→ Work order
Each line of the records needs to be written out exactly, with any image left out.

→ Entries shown
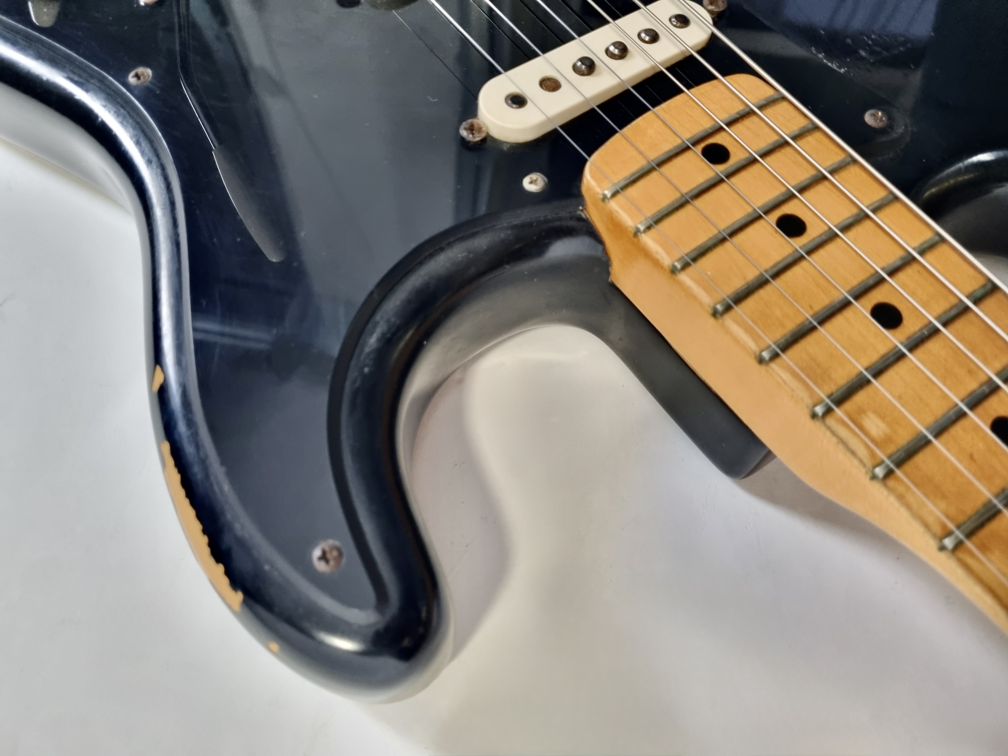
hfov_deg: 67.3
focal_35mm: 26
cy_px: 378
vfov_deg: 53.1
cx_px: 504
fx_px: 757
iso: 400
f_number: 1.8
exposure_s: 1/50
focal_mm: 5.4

→ Task output
hfov_deg: 67.3
focal_35mm: 26
cy_px: 378
vfov_deg: 53.1
cx_px: 504
fx_px: 757
iso: 400
f_number: 1.8
exposure_s: 1/50
focal_mm: 5.4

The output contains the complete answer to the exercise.